Я сознательно бил как можно сильнее. Заставлял Эберхардта парировать мои удары основанием клинка. Так, чтобы каждый из них причинял ему нешуточную боль. У него ведь тоже сабля не из легких. И все же Эберхардт сумел побить мой единственный козырь в нашей схватке. Он быстро приходил в себя после моего удара ногами в живот. Я понимал, что очень скоро немец заставит меня заплатить за это. Значит, остается только одно — идти ва-банк.

Позабыв про защиту, я сделал шаг вперед, опасно сблизившись с противником. Он не стал отступать. А мне только это и надо было. Мы ринулись навстречу друг другу. Плевать на оборону! Только атака! Кто быстрее — тот и победит!

Сталь вражеского клинка ледяным пламенем обожгла мне левую щеку. Вцепилась острыми зубами в ухо. Обжигающе горячая кровь потекла по лицу и по шее. Однако я своими глазами видел, что и мой удар достиг цели. Все лицо его было залито кровью. Но вот куда именно попал клинок моей сабли, я точно не знал.

Оба мы вынуждены были остановиться. Теперь я сквозь пелену боли все-таки разглядел, что с моим противником. Его лицо пострадало куда сильнее моего. Рана от моей сабли пересекала все его лицо поперек. Жаль все-таки, что тяжелый клинок ее не проломил ему череп.

Правда, когда Эберхардт припал на колено и сплюнул кровью, я нашел в себе силы порадоваться. Вместе с нею он выплюнул и несколько зубов. Хотя я не мог видеть себя со стороны. Вряд ли я выглядел намного лучше. Что-то мокрое и горячее елозит по коже на шее, и без того залитой кровью. Кажется, это мое собственное ухо или изрядный его кусок.

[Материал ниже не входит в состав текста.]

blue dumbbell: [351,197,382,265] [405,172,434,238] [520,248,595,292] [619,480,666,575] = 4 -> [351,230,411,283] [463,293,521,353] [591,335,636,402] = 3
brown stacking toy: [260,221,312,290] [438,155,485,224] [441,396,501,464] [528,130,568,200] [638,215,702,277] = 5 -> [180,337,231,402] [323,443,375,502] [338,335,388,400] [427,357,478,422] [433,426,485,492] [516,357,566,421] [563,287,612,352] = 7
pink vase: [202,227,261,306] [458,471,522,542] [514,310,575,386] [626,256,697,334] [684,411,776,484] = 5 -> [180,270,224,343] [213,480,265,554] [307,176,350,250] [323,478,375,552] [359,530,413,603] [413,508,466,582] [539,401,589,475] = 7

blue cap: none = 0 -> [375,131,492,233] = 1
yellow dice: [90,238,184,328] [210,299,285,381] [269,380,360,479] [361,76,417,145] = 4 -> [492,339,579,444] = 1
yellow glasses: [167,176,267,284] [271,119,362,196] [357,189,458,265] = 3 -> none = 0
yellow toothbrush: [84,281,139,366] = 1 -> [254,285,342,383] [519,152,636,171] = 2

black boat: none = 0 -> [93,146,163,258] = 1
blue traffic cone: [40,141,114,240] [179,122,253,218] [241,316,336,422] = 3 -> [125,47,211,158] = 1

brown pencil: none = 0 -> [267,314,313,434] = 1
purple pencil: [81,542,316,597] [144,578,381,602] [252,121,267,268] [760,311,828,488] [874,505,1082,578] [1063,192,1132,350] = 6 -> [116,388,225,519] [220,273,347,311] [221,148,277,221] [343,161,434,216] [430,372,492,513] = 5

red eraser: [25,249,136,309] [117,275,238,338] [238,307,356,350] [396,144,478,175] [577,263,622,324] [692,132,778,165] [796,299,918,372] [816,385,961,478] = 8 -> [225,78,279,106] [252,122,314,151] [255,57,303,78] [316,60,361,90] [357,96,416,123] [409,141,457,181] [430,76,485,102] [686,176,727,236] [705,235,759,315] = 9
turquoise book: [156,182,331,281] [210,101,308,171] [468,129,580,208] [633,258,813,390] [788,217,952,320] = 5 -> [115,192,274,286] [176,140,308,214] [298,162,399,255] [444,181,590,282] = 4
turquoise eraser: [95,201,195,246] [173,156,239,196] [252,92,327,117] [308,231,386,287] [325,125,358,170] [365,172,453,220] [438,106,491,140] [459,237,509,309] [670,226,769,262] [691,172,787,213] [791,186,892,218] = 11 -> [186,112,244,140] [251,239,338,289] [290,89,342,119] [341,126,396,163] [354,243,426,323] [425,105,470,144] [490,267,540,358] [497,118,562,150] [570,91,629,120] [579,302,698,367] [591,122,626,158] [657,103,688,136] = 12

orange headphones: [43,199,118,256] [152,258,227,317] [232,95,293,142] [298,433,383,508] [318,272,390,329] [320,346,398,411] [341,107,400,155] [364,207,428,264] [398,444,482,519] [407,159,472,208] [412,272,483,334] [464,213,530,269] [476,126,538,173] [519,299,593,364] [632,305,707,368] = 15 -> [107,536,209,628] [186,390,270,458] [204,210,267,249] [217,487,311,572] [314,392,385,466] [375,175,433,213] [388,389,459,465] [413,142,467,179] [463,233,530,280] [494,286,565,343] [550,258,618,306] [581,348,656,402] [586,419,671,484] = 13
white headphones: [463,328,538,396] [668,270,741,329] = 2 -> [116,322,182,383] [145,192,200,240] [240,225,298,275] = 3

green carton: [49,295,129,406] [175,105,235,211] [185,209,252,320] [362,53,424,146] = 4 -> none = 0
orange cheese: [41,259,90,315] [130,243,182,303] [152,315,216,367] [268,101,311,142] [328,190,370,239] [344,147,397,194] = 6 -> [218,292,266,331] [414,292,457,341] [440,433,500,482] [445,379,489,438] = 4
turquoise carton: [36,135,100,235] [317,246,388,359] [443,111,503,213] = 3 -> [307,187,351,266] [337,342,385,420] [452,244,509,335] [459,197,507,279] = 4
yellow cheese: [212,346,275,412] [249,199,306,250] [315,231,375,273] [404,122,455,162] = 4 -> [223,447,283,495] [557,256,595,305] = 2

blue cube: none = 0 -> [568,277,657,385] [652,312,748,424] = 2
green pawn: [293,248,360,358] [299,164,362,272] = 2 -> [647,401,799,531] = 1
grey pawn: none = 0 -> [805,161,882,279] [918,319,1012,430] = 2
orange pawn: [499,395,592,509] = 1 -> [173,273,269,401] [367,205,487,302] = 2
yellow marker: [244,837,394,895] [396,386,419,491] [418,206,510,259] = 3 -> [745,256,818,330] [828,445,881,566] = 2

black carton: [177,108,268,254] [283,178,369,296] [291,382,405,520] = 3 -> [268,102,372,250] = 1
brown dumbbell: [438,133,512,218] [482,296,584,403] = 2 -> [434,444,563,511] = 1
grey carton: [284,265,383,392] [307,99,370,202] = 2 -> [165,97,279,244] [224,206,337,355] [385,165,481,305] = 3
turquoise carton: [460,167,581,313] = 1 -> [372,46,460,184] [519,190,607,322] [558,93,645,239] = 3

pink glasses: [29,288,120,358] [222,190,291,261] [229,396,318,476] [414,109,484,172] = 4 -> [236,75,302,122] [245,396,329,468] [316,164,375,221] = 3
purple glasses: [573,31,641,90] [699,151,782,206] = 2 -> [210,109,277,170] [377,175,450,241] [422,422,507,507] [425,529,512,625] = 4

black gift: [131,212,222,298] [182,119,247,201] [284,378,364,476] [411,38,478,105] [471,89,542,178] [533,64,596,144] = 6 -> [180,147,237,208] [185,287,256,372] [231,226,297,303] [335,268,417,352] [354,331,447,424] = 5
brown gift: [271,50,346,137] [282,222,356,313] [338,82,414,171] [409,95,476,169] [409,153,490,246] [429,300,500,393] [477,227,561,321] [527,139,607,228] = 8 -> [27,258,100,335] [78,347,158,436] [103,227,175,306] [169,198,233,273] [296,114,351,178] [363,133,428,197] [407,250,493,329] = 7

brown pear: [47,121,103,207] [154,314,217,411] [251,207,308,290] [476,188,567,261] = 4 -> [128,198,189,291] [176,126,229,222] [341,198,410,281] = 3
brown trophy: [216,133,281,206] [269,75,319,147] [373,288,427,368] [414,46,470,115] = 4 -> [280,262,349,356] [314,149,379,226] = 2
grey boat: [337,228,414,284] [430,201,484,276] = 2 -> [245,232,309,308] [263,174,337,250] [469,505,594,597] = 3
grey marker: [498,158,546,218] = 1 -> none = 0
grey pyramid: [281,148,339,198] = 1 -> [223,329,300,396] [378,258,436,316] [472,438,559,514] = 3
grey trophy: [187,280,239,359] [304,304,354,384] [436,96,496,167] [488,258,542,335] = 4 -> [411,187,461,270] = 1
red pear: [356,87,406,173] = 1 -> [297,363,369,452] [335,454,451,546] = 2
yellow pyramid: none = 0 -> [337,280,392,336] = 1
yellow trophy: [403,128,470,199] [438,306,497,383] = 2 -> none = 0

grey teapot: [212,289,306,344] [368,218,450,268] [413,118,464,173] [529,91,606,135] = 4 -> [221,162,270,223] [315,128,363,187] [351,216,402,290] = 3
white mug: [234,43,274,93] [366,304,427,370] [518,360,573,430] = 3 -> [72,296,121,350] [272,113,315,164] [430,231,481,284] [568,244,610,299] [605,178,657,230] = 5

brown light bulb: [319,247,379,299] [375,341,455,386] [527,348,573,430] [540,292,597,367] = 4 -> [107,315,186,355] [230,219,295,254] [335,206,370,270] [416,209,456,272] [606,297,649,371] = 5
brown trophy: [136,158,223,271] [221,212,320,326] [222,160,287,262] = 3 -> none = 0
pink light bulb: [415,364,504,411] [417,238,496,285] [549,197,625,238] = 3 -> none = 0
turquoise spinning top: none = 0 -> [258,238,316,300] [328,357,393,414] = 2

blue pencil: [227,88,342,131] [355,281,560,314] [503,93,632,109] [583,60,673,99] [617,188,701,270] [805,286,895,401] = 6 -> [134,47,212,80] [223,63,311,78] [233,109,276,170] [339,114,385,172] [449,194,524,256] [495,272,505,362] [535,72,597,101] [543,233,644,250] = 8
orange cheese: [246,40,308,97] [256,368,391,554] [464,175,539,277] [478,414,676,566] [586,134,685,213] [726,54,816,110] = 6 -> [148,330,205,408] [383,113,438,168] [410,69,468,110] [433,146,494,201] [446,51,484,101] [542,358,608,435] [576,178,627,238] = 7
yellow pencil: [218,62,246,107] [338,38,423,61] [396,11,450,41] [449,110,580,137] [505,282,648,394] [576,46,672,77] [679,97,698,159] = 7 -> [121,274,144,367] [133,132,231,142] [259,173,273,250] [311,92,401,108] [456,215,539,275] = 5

Первым выпрямиться нашел в себе силы именно Эберхардт. Я же, чтобы не упасть, был вынужден даже опереться на клинок своей сабли, словно на трость. Теперь меня можно брать голыми руками. Я отлично понимал это. Но сдаваться не собирался. Был у меня в запасе еще один трюк. Весьма рискованный, но только он сейчас и мог бы сработать.

Эберхардт рубанул меня сильно, жестоко, без всякого изящества. По узкой дуге его сабля опускалась мне на голову, чтобы разнести череп. Вот тут-то и пришло время действовать. Я снова рванулся вперед. В последний момент сумел-таки отбить вражий клинок. И сам коротко ударил противника. Снизу вверх. Целя в лицо.

По идее, моя сабля должна была раскроить череп Эберхардта. Но тот оказался все-таки слишком ловок. Он каким-то чудом успел откинуть голову назад. Так что мой клинок оставил лишь новую глубокую борозду на его лице. Кровь хлынула пуще прежнего.

Вот тут уже Эберхардт не выдержал. Он повалился на колени, зажимая обеими руками раны на лице. Стало понятно, что, несмотря ни на что, я выиграл эту проклятую дуэль. Осталось только одно — решить судьбу моего противника.